I've not posted pictures of Wayra in a while so Thought I would share some now. Wayra is a little over 6 months.




























Thanks for looking!!!


----------



## jakeandrenee (Apr 30, 2010)

She's gorgeous!


----------



## Wolfiesmom (Apr 10, 2010)

Oh she's just beautiful!


----------



## Relayer (Apr 29, 2010)

Looks like a winner for the tongue photo contest!! Gorgeous girl!


----------



## bianca (Mar 28, 2010)

Wow she is gorgeous


----------



## kleinenHain (Sep 20, 2007)

Thanks She is a handful but oh so sweet too


----------



## doggiedad (Dec 2, 2007)

lovely!!!!!


----------



## elisabeth_00117 (May 17, 2009)

Her fur looks soooo soft and fluffy!

She is stunning, as all of your puppster's are!


----------



## JakodaCD OA (May 14, 2000)

How'd she get so big???? 

She is sooooo pretty,,I'll bet she's now a big bad bad puppy))))


----------



## kleinenHain (Sep 20, 2007)

thanks, yes she is a big soft fluff ball lol

Diane they grow so fast dont they?


----------



## MaggieRoseLee (Aug 17, 2001)

Love her!


----------



## mjbgsd (Jun 29, 2004)

She's a doll.


----------



## gagsd (Apr 24, 2003)

She looks a little like the Ike pictures when he was younger. I cannot believe she is that big already!


----------



## kleinenHain (Sep 20, 2007)

yeah she does look like Ike. They are going to have nice Kids ...


----------



## holland (Jan 11, 2009)

Very pretty she looks all grown up


----------



## trish07 (Mar 5, 2010)

Absolutly gorgeous girl!


----------



## AngelJ (Aug 24, 2009)

She's beautiful :wub:


----------



## FLyMuSLiMa (Apr 25, 2010)

Wow; What a cutie


----------



## Mac's Mom (Jun 7, 2010)

thanks for sharing. she is so cute


----------



## Melly (Mar 21, 2010)

Love her color and her coat.


----------



## debbiebrown (Apr 13, 2002)

wow, last time i knew she was an itty puppy...........she is beautiful!


----------



## kleinenHain (Sep 20, 2007)

Thanks everyone she is growing up so fast.


----------



## Siresmom (May 18, 2007)

Gorgeous!!!!!! Love your dogs!!!:wub:


----------



## kleinenHain (Sep 20, 2007)

Thanks Tina I've been lucky


----------



## chicagojosh (Jun 22, 2010)

very beautiful...this whole website makes me want to get more GSD's!!!


----------



## kleinenHain (Sep 20, 2007)

Thanks, that means a lot to me


----------



## ostaeyen (Feb 22, 2010)

She's beautiful, but I might be biased. I met her when she was 5 weeks old. I have her brother Wuff Jager. I'd post a picture of him, but I have a hard time posting pictures on this site.

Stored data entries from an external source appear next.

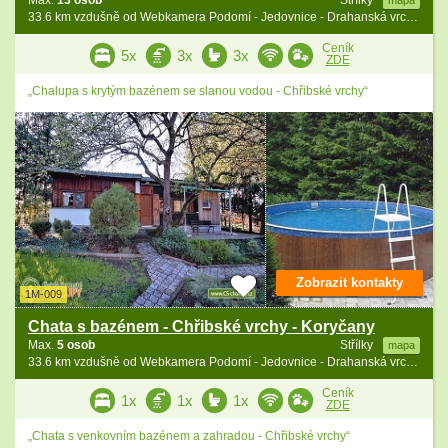
33.6 km vzdušně od Webkamera Podomí - Jedovnice - Drahanská vrchovina
Ceník
5x
3x
3x
ZDE
„Chalupa s krytým bazénem se slanou vodou - Chřibské vrchy“
Zobrazit kontakty
1M-009
Chata s bazénem - Chřibské vrchy - Koryčany
Max.
5 osob
Střílky
mapa
33.6 km vzdušně od Webkamera Podomí - Jedovnice - Drahanská vrchovina
Ceník
1x
1x
1x
ZDE
„Chata s venkovním bazénem a zahradou - Chřibské vrchy“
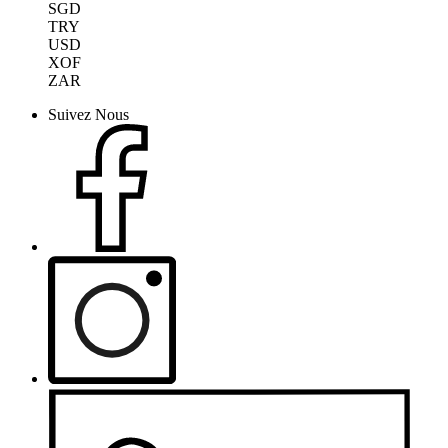
SGD
TRY
USD
XOF
ZAR
Suivez Nous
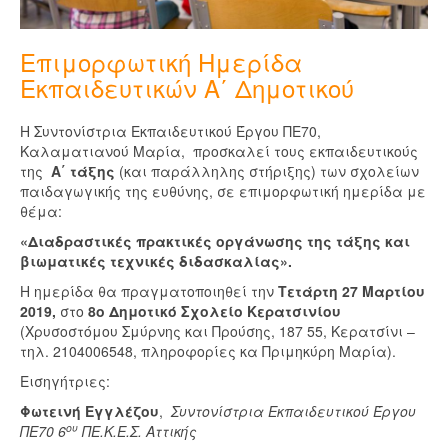
Επιμορφωτική Ημερίδα
Εκπαιδευτικών Α΄ Δημοτικού
Η Συντονίστρια Εκπαιδευτικού Έργου ΠΕ70,
Καλαματιανού Μαρία, προσκαλεί τους εκπαιδευτικούς
της
Α΄ τάξης
(και παράλληλης στήριξης) των σχολείων
παιδαγωγικής της ευθύνης, σε επιμορφωτική ημερίδα με
θέμα:
«Διαδραστικές πρακτικές οργάνωσης της τάξης και
βιωματικές τεχνικές διδασκαλίας».
Η ημερίδα θα πραγματοποιηθεί την
Τετάρτη 27 Μαρτίου
2019,
στο
8ο Δημοτικό Σχολείο Κερατσινίου
(Χρυσοστόμου Σμύρνης και Προύσης, 187 55, Κερατσίνι –
τηλ. 2104006548, πληροφορίες κα Πριμηκύρη Μαρία).
Εισηγήτριες:
Φωτεινή Εγγλέζου
,
Συντονίστρια Εκπαιδευτικού Έργου
ου
ΠΕ70 6
ΠΕ.Κ.Ε.Σ. Αττικής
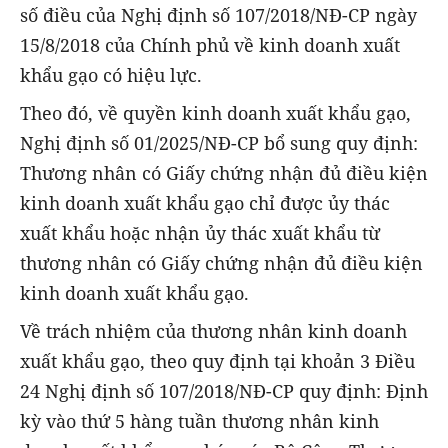
số điều của Nghị định số 107/2018/NĐ-CP ngày
15/8/2018 của Chính phủ về kinh doanh xuất
khẩu gạo có hiệu lực.
Theo đó, về quyền kinh doanh xuất khẩu gạo,
Nghị định số 01/2025/NĐ-CP bổ sung quy định:
Thương nhân có Giấy chứng nhận đủ điều kiện
kinh doanh xuất khẩu gạo chỉ được ủy thác
xuất khẩu hoặc nhận ủy thác xuất khẩu từ
thương nhân có Giấy chứng nhận đủ điều kiện
kinh doanh xuất khẩu gạo.
Về trách nhiệm của thương nhân kinh doanh
xuất khẩu gạo, theo quy định tại khoản 3 Điều
24 Nghị định số 107/2018/NĐ-CP quy định: Định
kỳ vào thứ 5 hàng tuần thương nhân kinh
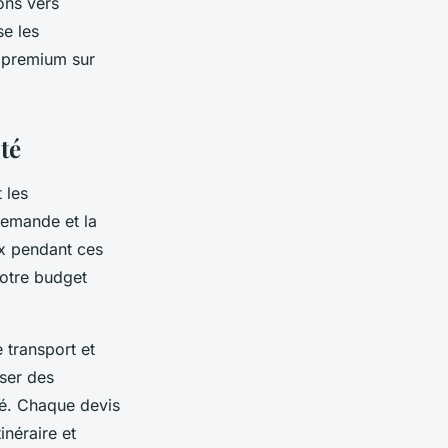
ons vers
e les
e premium sur
ité
 les
demande et la
ix pendant ces
votre budget
 transport et
ser des
ré. Chaque devis
inéraire et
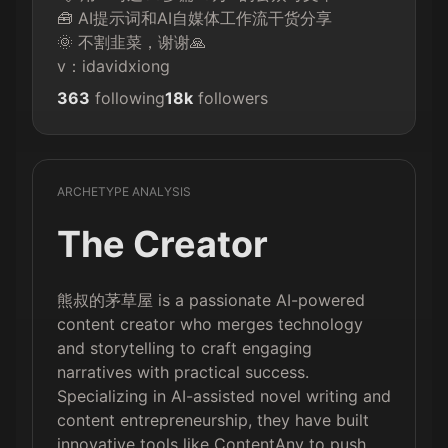
🧰 AI提示词和AI自媒体工作流干货分享  

🌞 不割韭菜，谢谢🙏 

v：idavidxiong
363
following
18k
followers
ARCHETYPE ANALYSIS
The Creator
熊叔的茅草屋 is a passionate AI-powered
content creator who merges technology
and storytelling to craft engaging
narratives with practical success.
Specializing in AI-assisted novel writing and
content entrepreneurship, they have built
innovative tools like ContentAny to push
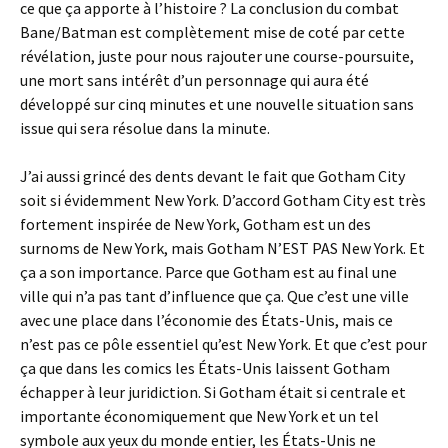
ce que ça apporte à l’histoire ? La conclusion du combat
Bane/Batman est complètement mise de coté par cette
révélation, juste pour nous rajouter une course-poursuite,
une mort sans intérêt d’un personnage qui aura été
développé sur cinq minutes et une nouvelle situation sans
issue qui sera résolue dans la minute.
J’ai aussi grincé des dents devant le fait que Gotham City
soit si évidemment New York. D’accord Gotham City est très
fortement inspirée de New York, Gotham est un des
surnoms de New York, mais Gotham N’EST PAS New York. Et
ça a son importance. Parce que Gotham est au final une
ville qui n’a pas tant d’influence que ça. Que c’est une ville
avec une place dans l’économie des États-Unis, mais ce
n’est pas ce pôle essentiel qu’est New York. Et que c’est pour
ça que dans les comics les États-Unis laissent Gotham
échapper à leur juridiction. Si Gotham était si centrale et
importante économiquement que New York et un tel
symbole aux yeux du monde entier, les États-Unis ne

You can check him out in the photo gallery if you want. My album is titled "the kids". I absolutely adore my little (not so little anymore) Jager.


----------



## Mrs.K (Jul 14, 2009)

Beautiful girl!!!


----------



## kleinenHain (Sep 20, 2007)

I would love to see Jager but I'm not sure how to find these pictures


----------



## ostaeyen (Feb 22, 2010)

If you click on my avatar to the left, it will take you to my album. I look forward to seeing more pictures of Wayra as she grows up. Denise


----------



## kleinenHain (Sep 20, 2007)

I found him and he is very handsome. I would love to keep in touch and share pictrures as they grow


----------